Faculty of Health Sciences, University of Maribor, Maribor, Slovenia.
PLoS One. 2012;7(3):e33812. doi: 10.1371/journal.pone.0033812. Epub 2012 Mar 30.
Classification is an important and widely used machine learning technique in bioinformatics. Researchers and other end-users of machine learning software often prefer to work with comprehensible models where knowledge extraction and explanation of reasoning behind the classification model are possible.

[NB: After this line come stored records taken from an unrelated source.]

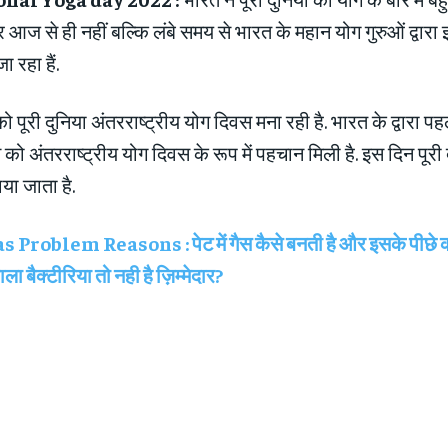
आज से ही नहीं बल्कि लंबे समय से भारत के महान योग गुरुओं द्वारा
 रहा हैं.
पूरी दुनिया अंतरराष्ट्रीय योग दिवस मना रही है. भारत के द्वारा प
 को अंतरराष्ट्रीय योग दिवस के रूप में पहचान मिली है. इस दिन पूरी द
या जाता है.
s Problem Reasons : पेट में गैस कैसे बनती है और इसके पीछे
ाला बैक्टीरिया तो नही है ज़िम्मेदार?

This paper presents an extension to an existing machine learning environment and a study on visual tuning of decision tree classifiers. The motivation for this research comes from the need to build effective and easily interpretable decision tree models by so called one-button data mining approach where no parameter tuning is needed. To avoid bias in classification, no classification performance measure is used during the tuning of the model that is constrained exclusively by the dimensions of the produced decision tree.

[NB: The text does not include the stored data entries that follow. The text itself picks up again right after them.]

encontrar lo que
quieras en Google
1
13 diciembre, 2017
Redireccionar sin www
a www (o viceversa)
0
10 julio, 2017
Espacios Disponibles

The proposed visual tuning of decision trees was evaluated on 40 datasets containing classical machine learning problems and 31 datasets from the field of bioinformatics. Although we did not expected significant differences in classification performance, the results demonstrate a significant increase of accuracy in less complex visually tuned decision trees. In contrast to classical machine learning benchmarking datasets, we observe higher accuracy gains in bioinformatics datasets. Additionally, a user study was carried out to confirm the assumption that the tree tuning times are significantly lower for the proposed method in comparison to manual tuning of the decision tree.

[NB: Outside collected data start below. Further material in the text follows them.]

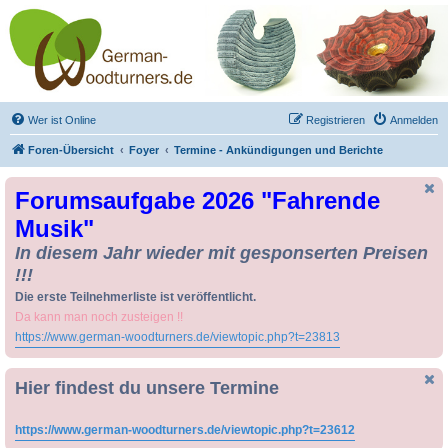
Drechseln und
Kunsthandwerk -
German-Woodturners
*Forum Sauerland*
Der Treffpunkt für Drechsler und Freunde des Kunsthandwerks
Wer ist Online
Registrieren
Anmelden
Foren-Übersicht
Foyer
Termine - Ankündigungen und Berichte
Forumsaufgabe 2026 "Fahrende
Musik"
In diesem Jahr wieder mit gesponserten Preisen
!!!
Die erste Teilnehmerliste ist veröffentlicht.
Da kann man noch zusteigen !!
https://www.german-woodturners.de/viewtopic.php?t=23813
Hier findest du unsere Termine
https://www.german-woodturners.de/viewtopic.php?t=23612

The empirical results demonstrate that by building simple models constrained by predefined visual boundaries, one not only achieves good comprehensibility, but also very good classification performance that does not differ from usually more complex models built using default settings of the classical decision tree algorithm. In addition, our study demonstrates the suitability of visually tuned decision trees for datasets with binary class attributes and a high number of possibly redundant attributes that are very common in bioinformatics.
分类是生物信息学中一种重要且广泛使用的机器学习技术。机器学习软件的研究人员和其他最终用户通常更愿意使用可理解的模型,这些模型可以提取知识并解释分类模型背后的推理。
本文提出了对现有机器学习环境的扩展以及对决策树分类器的可视化调整的研究。这项研究的动机来自于通过所谓的一键式数据挖掘方法构建有效且易于解释的决策树模型的需求,在这种方法中不需要进行参数调整。为了避免分类偏差,在调整模型时不使用任何分类性能度量标准,该模型仅受生成的决策树的维度限制。
在所提出的决策树可视化调整中,我们在包含经典机器学习问题的 40 个数据集和来自生物信息学领域的 31 个数据集上进行了评估。虽然我们预计在分类性能方面不会有显著差异,但结果表明,在视觉上调整后的决策树中,准确性显著提高,并且决策树更简单。与经典机器学习基准数据集相比,我们观察到生物信息学数据集的准确性增益更高。此外,进行了用户研究以验证这样的假设,即与手动调整决策树相比,所提出的方法的树调整时间明显更短。
实验结果表明,通过构建受预定义可视化边界约束的简单模型,不仅可以实现良好的可理解性,而且还可以获得非常好的分类性能,其与通常使用经典决策树算法的默认设置构建的更复杂模型没有区别。此外,我们的研究还表明,对于具有二进制类属性和许多可能冗余属性的数据集,可视化调整后的决策树是合适的,这些数据集在生物信息学中非常常见。